Reproducible segfault apparently from race condition on my system in librtlsdr.
---
$ uname -r
4.14.67-1.pvops.qubes.x86_64
rtl-sdr and libusb are both current git master.
---
1. run librtlsdr under gdb
$ gdb --args rtl_sdr -f 43M -n 1000 /dev/null
2. place a breakpoint when the cancellation condition is hit,
currently line 1915
1914 if (RTLSDR_CANCELING == dev->async_status) {
1915
next_status = RTLSDR_INACTIVE;
1916
(gdb) break ./src/librtlsdr.c:1915
3. run and continue; segfault after second breakpoint
(gdb) run
(gdb) cont
(gdb) cont
Thread 1 "rtl_sdr" received signal SIGSEGV, Segmentation fault.
0x00007ffff7d76a15 in add_to_flying_list (transfer=0x426590) at
../../libusb/io.c:1396
1396 if (!timerisset(cur_tv) || (cur_tv->tv_sec >
timeout->tv_sec) ||
--
The crash appears to be because the transfers are deallocated while
they are still in flight, and then later referenced by libusb.
I think this happens because the pause gives the transfer time to
complete before it is canceled.

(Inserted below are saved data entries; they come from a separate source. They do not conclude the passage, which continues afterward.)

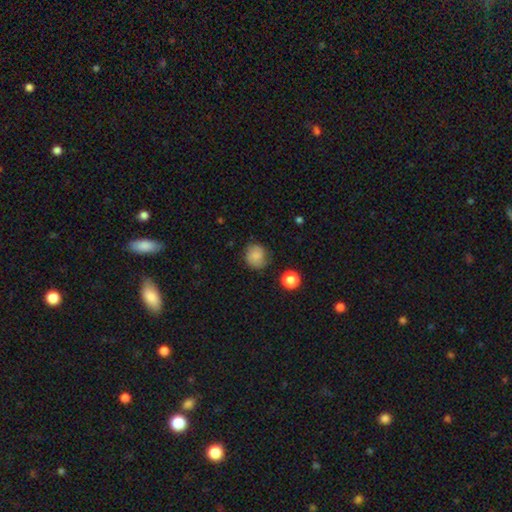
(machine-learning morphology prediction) Overall: smooth (80%). How rounded: round (85%). Merging: none (75%).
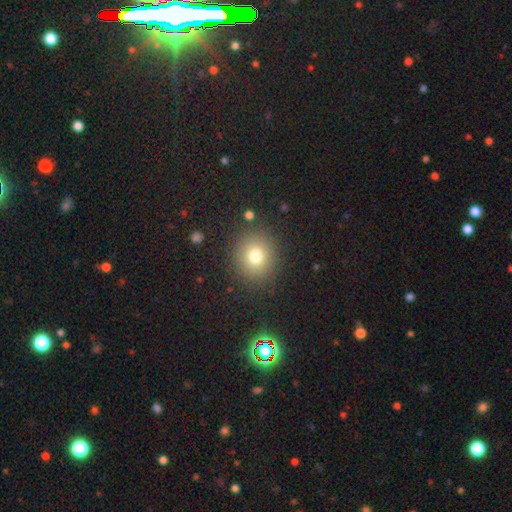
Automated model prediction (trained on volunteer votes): Q: Smooth or featured?
A: smooth (65%); runner-up: star or artifact (27%)
Q: How rounded?
A: round (86%); runner-up: in between (13%)
Q: Merging?
A: none (89%); runner-up: minor disturbance (6%)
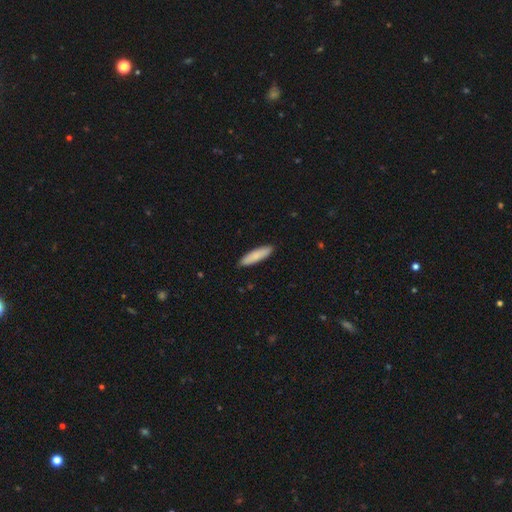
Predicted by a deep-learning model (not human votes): Smooth or featured? Predicted: smooth (p=0.85). How rounded? Predicted: cigar-shaped (p=0.73). Merging? Predicted: none (p=0.91).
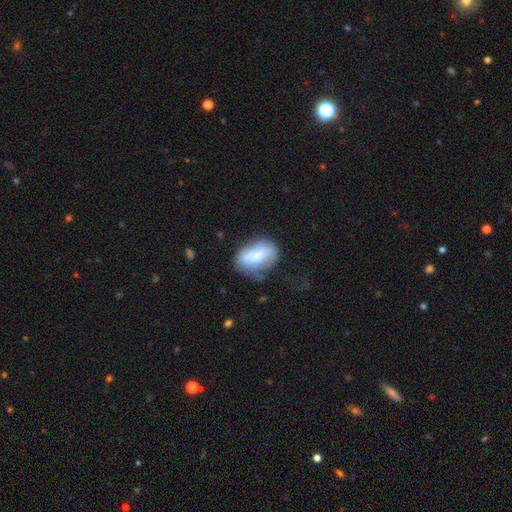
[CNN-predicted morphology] Q: Smooth or featured?
A: smooth (69%); runner-up: featured or disk (23%)
Q: How rounded?
A: in between (83%); runner-up: round (14%)
Q: Merging?
A: none (41%); runner-up: minor disturbance (30%)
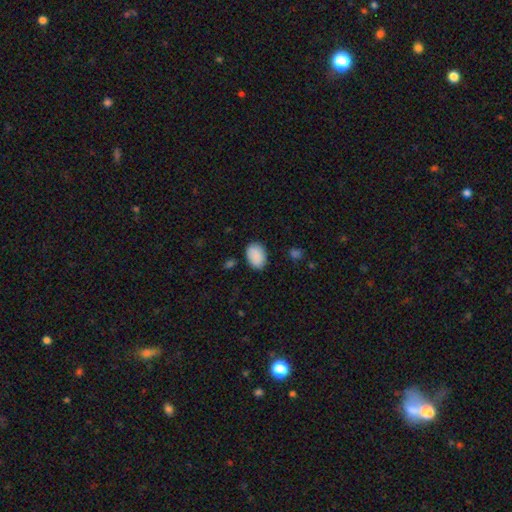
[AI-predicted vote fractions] A smooth galaxy with no disk features (90%) that is in between round and cigar-shaped (83%). Merging: none (83%).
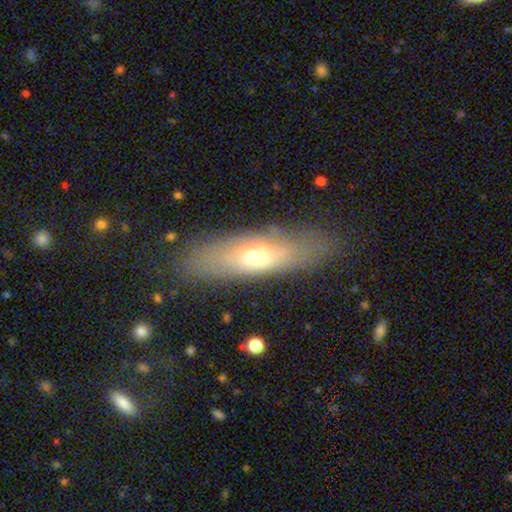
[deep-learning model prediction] A smooth galaxy with no disk features (48%). Merging: none (78%).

The cancel then fails because the
transfer was completed, and the current code assumes this means it is
not in flight, when it actually hasn't been handled yet and will be
resubmitted.
The documentation for libusb_transfer::status at
http://libusb.sourceforge.net/api-1.0/structlibusb__transfer.html#a64b2e70e…
states that it is only correct to read the field from within the
callback handler, and the documentation for libusb_cancel_transfer at
http://libusb.sourceforge.net/api-1.0/group__asyncio.html#ga685eb7731f9a059…
states that the transfer
cancellation is only complete when the callback handler is called with
such status.
Although I imagine there are simpler solutions, I think the correct
solution would be to move cancellation of the transfers into the
callback handler entirely, to eliminate race conditions like this and
respect the libusb documentation. I would enjoy crafting a patch to
make such a change, if that would be helpful.
Karl Semich